I am working on a program and I need some help with the second part of this question. Displaying the employee List. Can somebody get back to me ASAP

Durham IT Services
----------------------------------------------------------------
A – Import data from a text file into the DBM file
B – Display the Employee List 
C – Modify the Employee details
D – Delete Employee details
E – Add an Employee
F – Find the number of employees by Position
X – Exit from the menu



!c:\perl\bin\perl -w
use strict;
my $option;
my($id,$name,$address,$city,$state,$phone,$email,$department,$position,$salary);
my $counter=0;
my $record;
my %Emp;
while ($counter cmp "A") {
system "cls";

print "Durham IT Services\n";
print "-------------------------------------\n";
print "A-Import data from a text file to an DMA file\n";
print "B-Display the Employees List\n";
print "C-Modify the Employee detail\n";
print "D-Delete Employee details\n";
print "E-Add an Employees\n";
print "F-Find the number of Employees by Position\n";
print "X-Exit from the Menu\n";

print "Choose an Option: ";
$option=<STDIN>;
chomp $option;


#Set up the command line option
my $filename = "employee.dat";
my $database = "employee.dbm";
#Open the input file
open (INPUT, "$filename") || die "Can not open the file $filename:";
#open the DBM database file
dbmopen(%Emp, $database, 0700) || die "Cannot open DBM database: $!";
#A while loop for the option on the main menu and the call to functions
print "Menu\n";
if ($option eq "A" or $option eq "a") {
import();
}
elsif ($option eq "B" or $option eq "b"){
print "B\n";
display();
print "Nice Job on B\n";
}
elsif ($option eq "C" or $option eq "c"){
print "C\n";
#modify();
}
elsif ($option eq "D" or $option eq "d"){
print "D\n";
#del();
}

elsif ($option eq "E" or $option eq "e"){
print "E\n";
#add();
}
elsif ($option eq "F" or $option eq "f"){
print "F\n";
#find();
}
elsif ($option eq "X" or $option eq "x") {
print "Exiting Program";
exit 0;
}
#Close the dmb database
dbmclose %Emp;
#Close the input file
close(INPUT);
}


sub import() {
while (<INPUT>)
{
chomp;
#Split the Line
($id,$name,$address,$city,$state,$phone,$email,$department,$position,$salary) = split(/\|/);
#Save the information into the DBM file
$Emp{$id} = "${name}|${address}|${city}|${state}|${phone}|${email}|${department}|${position}|${salary}"; 
}
}
import();

*sub display() {

while(($id) = each %Emp) 
{ 
# Split up the record. 
($id,$name,$address,$city,$state,$phone,$email,$department,$position,$salary)= split (/\|/); 
# print it 
print"$id\t $name\t $address\t $city\t $state\t $phone\t $email\t $department\t $position\t $salary\n";
} 
*


#Start printing out the dbm information
#while (($Emp, $record) = each %Emp)
#{
#Split the Record
# ($id,$name,$address,$city,$state,$phone,$email,$department,$position,$salary)= split (/\|/);
#print it
#print"$id\t $name\t $address\t $city\t $state\t $phone\t $email\t $department\t $position\t $salary\n"; 
#} 
} 
display();

sub modify() {
print "modify\n";
print "Choose an Option:\n";
$option=<STDIN>;
chomp $option;
}

sub del() {
print "Please enter your employee ID\n";
print "Choose an Option:\n";
$option=<STDIN>;
chomp $option;
}


----------



## McNinja (Jun 22, 2008)

sounds like homework to me 

we have a forum rule against this
http://www.techsupportforum.com/rules.php
EDUCATIONAL ASSISTANCE

While we are happy to promote the education of users, we feel it is inappropriate to circumvent the learning process by directly assisting with assignments and projects of an educational nature.
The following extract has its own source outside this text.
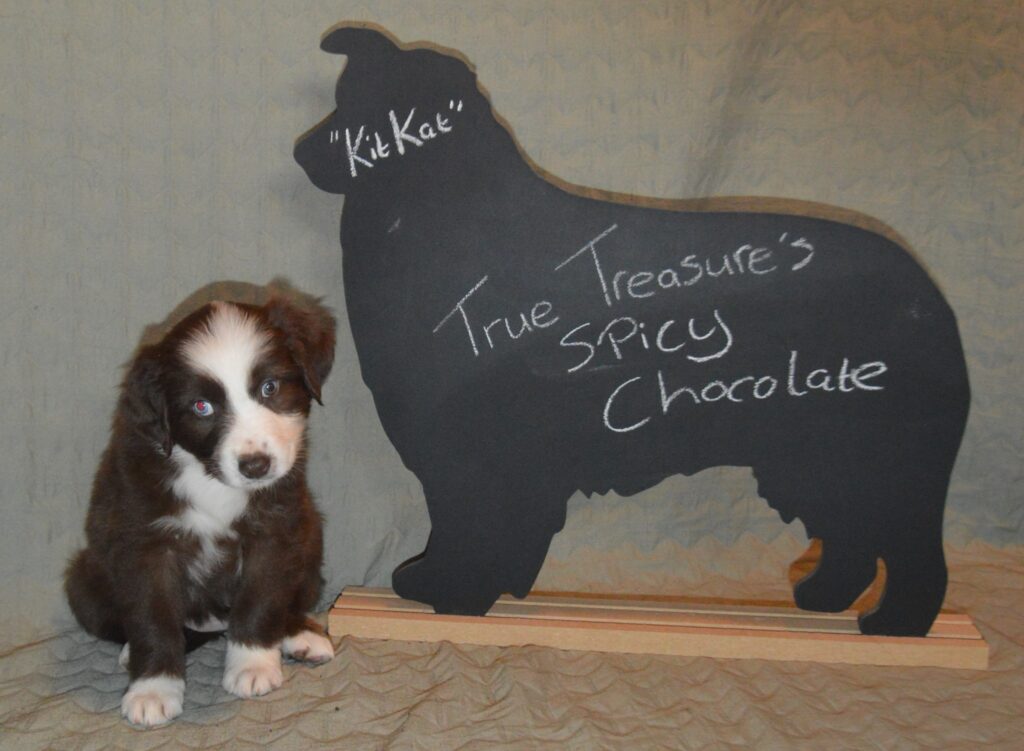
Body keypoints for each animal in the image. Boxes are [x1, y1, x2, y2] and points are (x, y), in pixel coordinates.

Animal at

Direct answers to school or college assignments are not allowed and will not be given. However, if a user is having trouble comprehending a certain topic, the members and staff at TSF will be happy to provide assistance with understanding the topic.


----------



## jodiestjohn100 (Sep 22, 2008)

I was posting this to not get the answer but to get some guidance about whats going on and why the code is wrong. I looked at his example and its what I have in it and it does not work. why?


----------



## dm01 (Oct 10, 2006)

You have lines commented which should not be. Find them and correct the error.


----------